Another thing which will be found for the screening and recognization, is that [if you have a] high number of primary care visits or high number of specialty care visits or high number of elective procedures, you have a higher probability of having screen tests done. So you think maybe, 'Oh, primary care are ordering these tests because there's something wrong.' However, that does not translate into higher recognization. They have more eGFR and serum creatinine and urine albuminuria in their chart, but they are not identified as having CKD despite having the lab evidence of CKD. Clearly, these tests were ordered, just for those procedures, or because patients have comorbidities, and they're going to specialty clinics or they're needing the procedure, and that's why they are getting them. But nobody's looking at them, or even if they're looking at it, they're not identifying that patient has CKD. That was kind of a striking feature. Again, when patients had both diabetes and hypertension, they were more likely to have screening as well as recognization.
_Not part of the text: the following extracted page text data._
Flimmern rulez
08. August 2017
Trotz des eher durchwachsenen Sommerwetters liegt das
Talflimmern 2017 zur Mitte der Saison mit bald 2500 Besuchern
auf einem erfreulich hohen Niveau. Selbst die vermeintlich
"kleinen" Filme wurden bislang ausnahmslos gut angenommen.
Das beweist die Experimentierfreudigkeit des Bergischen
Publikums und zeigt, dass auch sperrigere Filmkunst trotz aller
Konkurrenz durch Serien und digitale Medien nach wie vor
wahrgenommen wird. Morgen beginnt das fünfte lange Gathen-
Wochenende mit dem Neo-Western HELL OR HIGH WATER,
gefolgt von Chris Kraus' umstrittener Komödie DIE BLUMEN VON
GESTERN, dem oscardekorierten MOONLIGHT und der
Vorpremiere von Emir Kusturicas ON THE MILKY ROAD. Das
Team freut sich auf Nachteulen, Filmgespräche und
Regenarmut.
That makes sense, when you have both diabetes and hypertension, you kind of really think about it.

In terms of medications, patients who were on ACE and angiotensin II receptor blockers (ARB) and who were on diuretics, they were more prone for screening, as well as recognization even in our regression analysis. So that tells that providers who know that patients who need diuretics or patients who need ACE and ARB, they're aware of the CLD existence. However, one thing, which was not very intuitive was the NSAIDs. We saw that patients were on NSAIDs were less likely to be recognized for CKD, which was kind of a little counterintuitive. NSAIDs is one of the risk factors for kidney injury, right? Then patients who were on NSAIDs, they were less likely to be screened or less likely to be recognized. We were just wondering about the cause. It could be that most of the time, what kind of patients need NSAIDs? Those who have pain. The providers were spending more time talking about their pain, rather than looking at their other comorbidities and addressing those comorbidities. Their providers' time gets consumed by management of the pain, and they have less time or they do not have time to spend on other chronic care. Because CKD screening and CLD recognition is part of your routine care. Those kind of get jeopardized. That was kind of counter intuitive we found. These were the factors. But we clearly saw the patients who were recognized or who were screened, they had lower rates of NSAIDs. That's a good thing. Basically, if they get recognized, they are prescribed NSAIDs less.
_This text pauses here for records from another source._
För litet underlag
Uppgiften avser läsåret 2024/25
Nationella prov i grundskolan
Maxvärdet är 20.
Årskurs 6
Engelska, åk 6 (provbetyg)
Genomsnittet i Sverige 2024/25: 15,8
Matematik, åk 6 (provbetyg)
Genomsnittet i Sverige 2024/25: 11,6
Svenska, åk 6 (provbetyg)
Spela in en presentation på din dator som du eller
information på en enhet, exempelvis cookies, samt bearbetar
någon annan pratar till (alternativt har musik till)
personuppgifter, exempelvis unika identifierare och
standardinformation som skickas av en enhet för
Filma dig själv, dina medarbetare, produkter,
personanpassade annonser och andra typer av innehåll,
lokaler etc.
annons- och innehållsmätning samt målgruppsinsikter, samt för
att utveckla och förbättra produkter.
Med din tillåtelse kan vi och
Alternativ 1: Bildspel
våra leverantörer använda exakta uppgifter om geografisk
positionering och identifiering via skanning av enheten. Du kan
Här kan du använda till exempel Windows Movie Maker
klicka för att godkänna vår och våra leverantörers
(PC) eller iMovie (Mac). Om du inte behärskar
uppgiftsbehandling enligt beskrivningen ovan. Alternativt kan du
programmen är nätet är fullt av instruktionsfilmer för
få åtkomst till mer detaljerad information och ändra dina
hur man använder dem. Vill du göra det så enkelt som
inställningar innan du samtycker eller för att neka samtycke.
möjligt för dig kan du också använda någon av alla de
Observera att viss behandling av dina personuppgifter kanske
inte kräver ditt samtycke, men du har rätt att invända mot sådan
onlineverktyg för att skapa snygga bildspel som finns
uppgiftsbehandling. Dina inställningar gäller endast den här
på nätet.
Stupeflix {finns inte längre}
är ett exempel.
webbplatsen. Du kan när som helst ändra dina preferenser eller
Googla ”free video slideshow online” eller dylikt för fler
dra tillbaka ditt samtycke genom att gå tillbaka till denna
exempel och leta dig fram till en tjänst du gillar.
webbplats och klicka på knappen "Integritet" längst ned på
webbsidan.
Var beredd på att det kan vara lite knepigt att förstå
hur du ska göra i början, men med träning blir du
The gist of our work, I would say that, yes, screening for CKD, especially the proteinuria is low. Once they have CKD, the identification or recognization of CKD is on the lower side than what we expect patients to have. The factors which we came across, many times, clearly these tests were ordered not for the screening purposes, but for other purposes, because a high number of screenings is not translating into a high number of recognization. Because albuminuria is one of the big reasons, more education of the primary care about the importance of albuminuria for diagnosis as well as prognosis is warranted. We have to have more work at the primary care level. Once we identify CKD, then we can do more things to take care of the process of care and improve the prognosis of CKD patients.
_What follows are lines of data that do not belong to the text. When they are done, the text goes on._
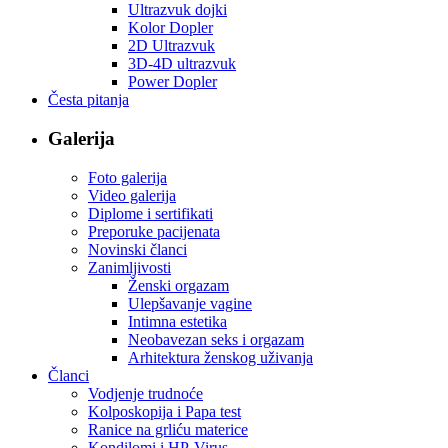
Ultrazvuk dojki
Kolor Dopler
2D Ultrazvuk
3D-4D ultrazvuk
Power Dopler
Česta pitanja
Galerija
Foto galerija
Video galerija
Diplome i sertifikati
Preporuke pacijenata
Novinski članci
Zanimljivosti
Ženski orgazam
Ulepšavanje vagine
Intimna estetika
Neobavezan seks i orgazam
Arhitektura ženskog uživanja
Članci
Vodjenje trudnoće
Kolposkopija i Papa test
Ranice na grliću materice
Kondilomi i HP-Virus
There's a lot of data coming out, that show if you take care of these few things early on in CKD, like aggressive control of blood pressure, aggressive control of blood sugars, and the statins, and ACE and ARB, then you're going to improve their CKD progression rate and reduce the risk of end stage renal disease. But for that to happen, you have to implement all these interventions earlier. And for that you need to recognize CKD first, right? That's what this whole thing is about, that we need to do a better job of screening and recognizing the CKD for these interventions to implement and improve the prognosis of our patients.